In June, Kristi Lane opened interior design firm Visible Proof to work with start-up businesses and other small companies.
She’s a former designer for 3North, a Richmond design firm that she launched 10 years ago with two other business partners.
Lane helped grow 3North to a medium-size architecture firm with 25 employees, but by the beginning of the summer, she decided to go in a different direction.
“3North was big enough that they couldn’t afford to do small start-up projects,” said Lane.
“I wanted to do more environmental branding, companies that are reinventing or re-branding themselves,” said Lane.
“The recession was terrible on the design firms, but I saw it as an opportunity to start something new,” she said.
She had been planning for a while.
“I already knew how to start a business. I’d done it several times,” she said.
Within days of leaving 3North, Lane had leased a space on West Broad Street that she found through a friend, and she had her new business up and running by mid-June.
A group of four people and a handful of clients from 3North came with Lane to help her start Visible Proof.
“It worked as a cushion to get everything else going,” she said.
Her firm handles the interior design, graphic design, architecture and product design for commercial and residential properties.
She has designed the interior space for several clients in the retail and restaurant industries and other small businesses including West Broad Village candy store Sweet Spot and Layers Bed Company in Short Pump Town Center.
Although most of her work has been for small businesses, Lane recently finished up her biggest project in March, the redesign of the Martin Agency’s creative department.
She wouldn’t disclose exact figures, but Lane said business has been taking off.

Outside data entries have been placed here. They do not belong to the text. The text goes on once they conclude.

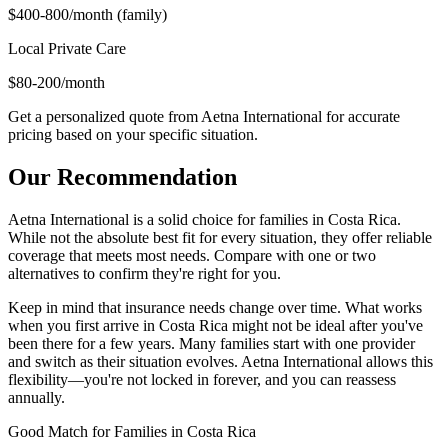
$400-800/month (family)
Local Private Care
$80-200/month
Get a personalized quote from Aetna International for accurate
pricing based on your specific situation.
Our Recommendation
Aetna International is a solid choice for families in Costa Rica.
While not the absolute best fit for every situation, they offer reliable
coverage that meets most needs. Compare with one or two
alternatives to confirm they're right for you.
Keep in mind that insurance needs change over time. What works
when you first arrive in Costa Rica might not be ideal after you've
been there for a few years. Many families start with one provider
and switch as their situation evolves. Aetna International allows this
flexibility—you're not locked in forever, and you can reassess
annually.
Good Match
for Families in Costa Rica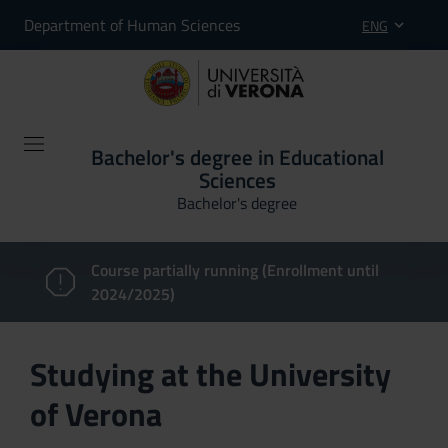
Department of Human Sciences
ENG
Bachelor's degree in Educational
Sciences
Bachelor's degree
Course partially running (Enrollment until
2024/2025)
Studying at the University
of Verona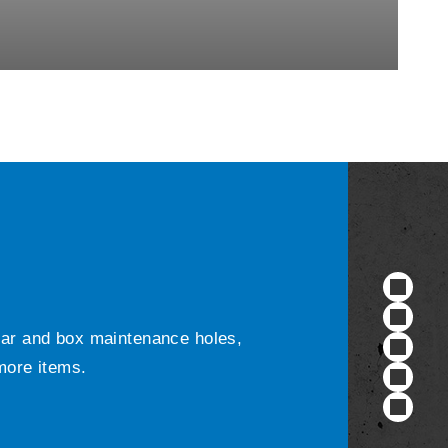
ular and box maintenance holes,
 more items.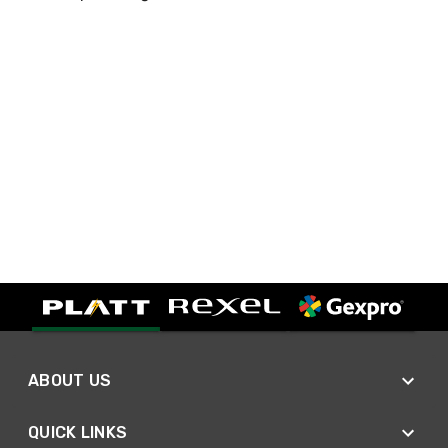
ABOUT US
QUICK LINKS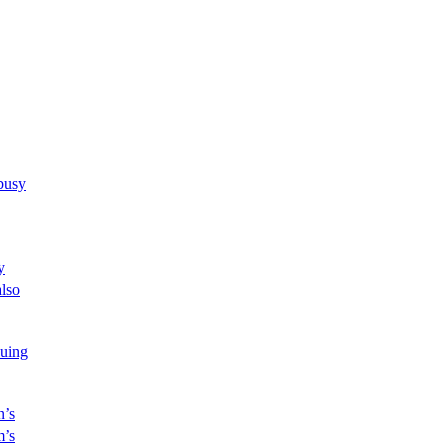
busy
y
also
uing
n’s
m’s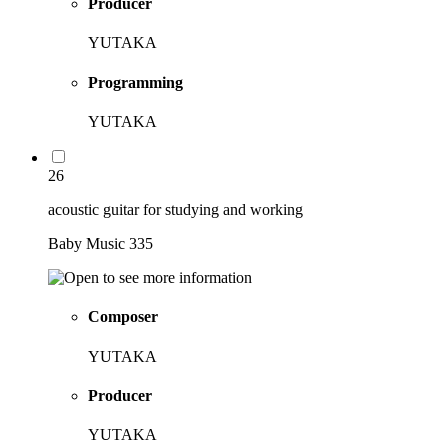
Producer
YUTAKA
Programming
YUTAKA
26
acoustic guitar for studying and working
Baby Music 335
Composer
YUTAKA
Producer
YUTAKA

She works on five or six projects at a time that can last anywhere from 30 days to a year.
“Having a small firm allows me to be more involved,” she said.
About 70 percent of the business they do is for commercial spaces, but Lane said they’re starting to do more residential work through word of mouth.
Lane has grown her company to seven employees and said she might add a few more but is content with remaining a small firm.
“By staying small, we can be flexible with the types of projects that we take on, and small start-up companies could afford our fees,” said Lane.